Source excerpt:
Data Mining Service definition in Cloud Computing

Authors: Manuel Parra-Royon, J.M. Benítez
Laboratory: http://dicits.ugr.es
Department of: Soft Computing and Intelligent Information Systems , a University of Granada research group


This is the documentation for the set of ontologies that allow the definition of data mining services in CloudComputing (dmcc-schema).

The set of schemes allows to define all the key aspects for a service on Cloud Computing, with emphasis on issues such as SLA/SLO, service pricing, DM/ML workflow with experiments, authentication, etc. In general, this schema contains everything you need to define a CC Data Mining service

Each vocabulary and outline has been defined separately so that the definition of each of the service components, as well as all the additional auxiliary diagrams created, can be worked on more easily.

For each of the schemes, it is available:

dmcc-schema

With dmcc-schema, a cloud computing service can be defined using ontologies, and more specifically a Data Mining and MachineLearning service in the cloud. Cloud services require specific functional characteristics, through which aspects such as License Agreements and service use, service authentication, service interaction, provider service catalog, or workflow with algorithms and Data Mining functions are defined. Our proposal with dmcc-schema, allows to define all these aspects in a single scheme, adapted to the specific characteristics of a service of this type: ML/DM over CloudComputing Services.

For this scheme, the recommendations proposed by LinkedData have been used, through which other vocabularies and schemes are re-used, thus complementing and enriching our service definition scheme.

Schema

The Turtle (.ttl) format scheme is available in: http://cookingbigdata.com/linkeddata/dmcc-schema/

Documentation

Documentation is available here:
http://cookingbigdata.com/linkeddata/dmcc-schema/documentation/

Datasets

A set of datasets have been developed to validate the model using SparQL (for example):

LinkedOpen Data Vocabularies

The vocabulary has been included in the LOV platform http://lov.okfn.org/ (LinkedOpenData Vocabularies) :

http://lov.okfn.org/dataset/lov/vocabs/dmc

ccsla

This scheme makes it easy to define service level agreements for cloud computing providers.

Includes all aspects of terms, claims, service credits, etc. As well as compensation in cases of violation of agreements.

[Raw records]
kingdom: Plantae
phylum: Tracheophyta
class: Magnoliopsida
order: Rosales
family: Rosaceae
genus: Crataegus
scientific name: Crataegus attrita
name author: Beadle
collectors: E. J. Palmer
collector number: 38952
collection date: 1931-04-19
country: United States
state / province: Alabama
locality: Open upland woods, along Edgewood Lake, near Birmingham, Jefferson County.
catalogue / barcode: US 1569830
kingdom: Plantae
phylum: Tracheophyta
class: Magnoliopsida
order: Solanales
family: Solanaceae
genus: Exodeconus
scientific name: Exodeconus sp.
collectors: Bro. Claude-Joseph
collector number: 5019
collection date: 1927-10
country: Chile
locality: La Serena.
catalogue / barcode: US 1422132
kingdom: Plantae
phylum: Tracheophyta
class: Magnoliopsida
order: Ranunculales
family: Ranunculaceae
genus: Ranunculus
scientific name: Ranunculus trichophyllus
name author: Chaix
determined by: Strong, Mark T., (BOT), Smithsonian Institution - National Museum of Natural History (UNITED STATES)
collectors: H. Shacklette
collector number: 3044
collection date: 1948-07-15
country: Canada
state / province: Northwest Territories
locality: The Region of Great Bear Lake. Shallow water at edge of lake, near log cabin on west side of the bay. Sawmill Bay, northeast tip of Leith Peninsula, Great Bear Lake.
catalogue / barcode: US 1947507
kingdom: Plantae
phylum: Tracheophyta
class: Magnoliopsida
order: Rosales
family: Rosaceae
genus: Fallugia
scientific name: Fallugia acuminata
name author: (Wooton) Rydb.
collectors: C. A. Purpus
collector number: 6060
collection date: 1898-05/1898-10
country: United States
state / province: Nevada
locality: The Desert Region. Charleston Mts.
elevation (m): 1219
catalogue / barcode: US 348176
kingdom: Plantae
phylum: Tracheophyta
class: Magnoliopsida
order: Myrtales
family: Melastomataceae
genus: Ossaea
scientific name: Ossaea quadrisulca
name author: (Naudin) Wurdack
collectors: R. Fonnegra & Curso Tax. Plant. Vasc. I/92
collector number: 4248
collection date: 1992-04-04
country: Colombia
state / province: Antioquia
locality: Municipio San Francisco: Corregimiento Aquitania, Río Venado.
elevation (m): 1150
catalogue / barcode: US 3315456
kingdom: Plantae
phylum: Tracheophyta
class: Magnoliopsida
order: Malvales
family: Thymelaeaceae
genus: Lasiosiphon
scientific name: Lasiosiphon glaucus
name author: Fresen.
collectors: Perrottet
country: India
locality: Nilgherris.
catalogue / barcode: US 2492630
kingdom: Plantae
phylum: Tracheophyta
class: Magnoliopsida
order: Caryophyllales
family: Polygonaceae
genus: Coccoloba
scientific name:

Stated exercise 1:
Using the dmcc-schema documentation, answer the following:
(a) In what file format is the schema offered?
(b) On which platform has the vocabulary been included?
(c) What does the ccsla scheme make easy to define?
Stated exercise 2: Write the next part of the dmcc-schema documentation, picking up after its final sentence.

Output 1:
(a) Turtle (.ttl) format.
(b) The LOV platform (LinkedOpenData Vocabularies).
(c) Service level agreements for cloud computing providers.

Output 2:
Schema

The Turtle (.ttl) format scheme is available in: http://cookingbigdata.com/linkeddata/ccsla/

Documentation

Documentation is available here:
http://cookingbigdata.com/linkeddata/ccsla/documentation/

Datasets

A set of datasets have been developed to validate the model using SparQL (for example):

LinkedOpen Data Vocabularies

The vocabulary has been included in the LOV platform http://lov.okfn.org/ (LinkedOpenData Vocabularies) :

http://lov.okfn.org/dataset/lov/vocabs/ccsla

ccpricing

This scheme allows defining the pricing of cloud computing services, especially those related to Data Mining and Machine Learning, which are affected by characteristics such as type of instances, region, storage space utilisation, etc. With ccpricing it is possible to define in a simple way all the possibilities of service pricing in Cloud for D

Schema

The Turtle (.ttl) format scheme is available in: http://cookingbigdata.com/linkeddata/ccpricing/

Documentation

Documentation is available here:
http://cookingbigdata.com/linkeddata/ccpricing/documentation/

Datasets

A set of datasets have been developed to validate the model using SparQL (for example):

LinkedOpen Data Vocabularies

The vocabulary has been included in the LOV platform http://lov.okfn.org/ (LinkedOpenData Vocabularies) :

http://lov.okfn.org/dataset/lov/vocabs/ccp

ccdm

For the definition of the experiments or data mining functions, a simple scheme has been created, using part of the definitions proposed by msl-schema (MachineLearning Schema http://lov.okfn.org/dataset/lov/vocabs/mls), and complemented for the workflow of an MD service in Cloud.

Through this vocabulary it is possible to define the input (parameters, datasets, etc), output (models, datasets) and algorithms, for a data mining service.

Schema

The Turtle (.ttl) format scheme is available in: http://cookingbigdata.com/linkeddata/ccdm/

Documentation

Documentation is available here:
http://cookingbigdata.com/linkeddata/ccpricing/documentation/

Datasets

A set of datasets have been developed to validate the model using SparQL (for example):

LinkedOpen Data Vocabularies

The vocabulary has been included in the LOV platform http://lov.okfn.org/ (LinkedOpenData Vocabularies) :

http://lov.okfn.org/dataset/lov/vocabs/ccdm

ccinstances

The vocabulary proposed by ccinstances, allows to define the typology of instances of cloud computing providers, including CPU, RAM, NetWork, or storage among others.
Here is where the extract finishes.